Identifying the key catalysts
Leading network virtualization company VMware (VMW) generates strong free cash flow, buoyed by the solid revenue growth and a large number of new contracts. Increased unearned revenues and its higher backlog have also contributed to growth in free cash flow.
Despite the regular share repurchase policy coupled with its acquisition strategy, the company is able to maintain strong growth in free cash flow.
From the graph above, we can see VMware’s free cash flow growth in the last five years. During this period, it maintained an increasing trend. VMW exited fiscal 2018 with free cash flow of ~$2.9 billion against $2.2 billion in fiscal 2017.
In Q4 2018, the company produced free cash flow of $748.0 million, compared with $419.0 million YoY (year-over-year).
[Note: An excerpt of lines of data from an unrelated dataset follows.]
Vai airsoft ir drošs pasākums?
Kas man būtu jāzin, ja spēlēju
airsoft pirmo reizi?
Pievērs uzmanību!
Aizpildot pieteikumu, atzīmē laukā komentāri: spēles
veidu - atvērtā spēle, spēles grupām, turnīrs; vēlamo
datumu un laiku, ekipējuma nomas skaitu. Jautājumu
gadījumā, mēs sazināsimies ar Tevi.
VMware also generated free cash flow at an average of $2.1 billion per year.
Importance of strong free cash flow
This strong free cash flow allows VMware to boost its capital return policy to its investors through regular share buybacks. After the share repurchases, the company maintains a healthy free cash flow. Strong free cash flow generation may drive the company’s inorganic growth through timely acquisitions.
In the last five years, VMW paid ~$5.4 billion to its shareholders, whereas it invested ~$2.2 billion in the acquisition. Citrix (CTXS), which operates in the same space, generated average annual free cash flows of ~$825.0 million in the last five years.